Desalniettemin neem ik de signalen van het Colo zeer serieus. Met name voor de meer conjunctuurgevoelige sectoren dient er voor het nieuwe schooljaar (2009/2010) rekening mee te worden gehouden dat de economische crisis serieuze gevolgen kan hebben voor het aanbod aan bpv-plaatsen. In het bijzonder maken moeilijk plaatsbare leerlingen kans hierdoor getroffen te worden.

Wel ben ik voorzichtig ten aanzien van de door Colo in voornoemd persbericht geschetste verdringing van mbo-studenten door vmbo-leerlingen op de stagemarkt. Er is een verschil tussen het vmbo en het mbo wat betreft de aard en de omvang van de stages bij de leerbedrijven. In het vmbo gaat het doorgaans om kortdurende beroepsoriënterende stages. Terwijl in het kader van de mbo-stage studenten meewerken in het bedrijf ter optimalisering van de aansluiting tussen de mbo-opleiding en arbeidsmarkt. Ik verwacht dan ook dat het verdringingseffect zoals geschetst door Colo in de praktijk zal meevallen.

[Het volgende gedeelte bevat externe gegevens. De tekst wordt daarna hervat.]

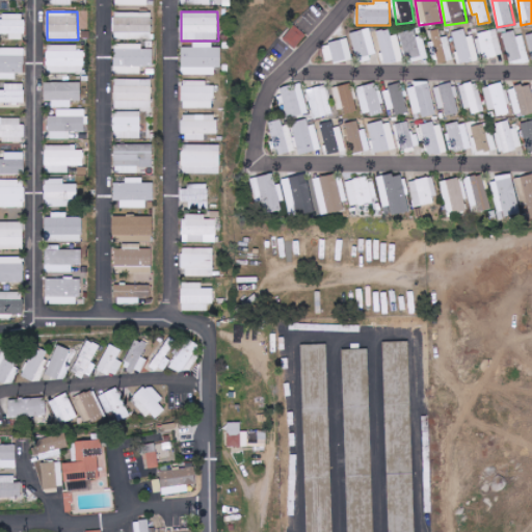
[(152,40),(152,12),(114,12),(114,41),(152,40)]
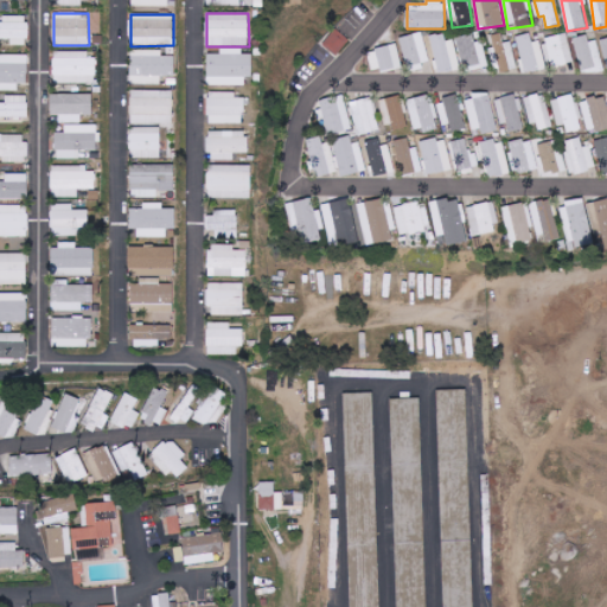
[(0,23),(0,38),(12,39),(11,45),(27,45),(27,17),(4,16),(4,23),(0,23)]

Daarnaast zullen vmbo-stages juist bevorderen dat meer vmbo-leerlingen een bewustere keuze maken voor een vervolgopleiding in het mbo.

Gelet op de signalen omtrent de economische recessie en de verwachte gevolgen voor de arbeidsmarkt acht ik het van cruciaal belang dat de komende periode door alle betrokken partijen – ieder vanuit zijn eigen rol en verantwoordelijkheid – fors wordt ingezet op het behouden van voldoende bpv-plaatsen.

Ik heb reeds op basis van deze signalen aangekondigd in gesprek te gaan met de MBO Raad, de VO Raad en Colo over welke maatregelen de komende periode getroffen moeten worden en welke bijdrage van eenieder nodig is.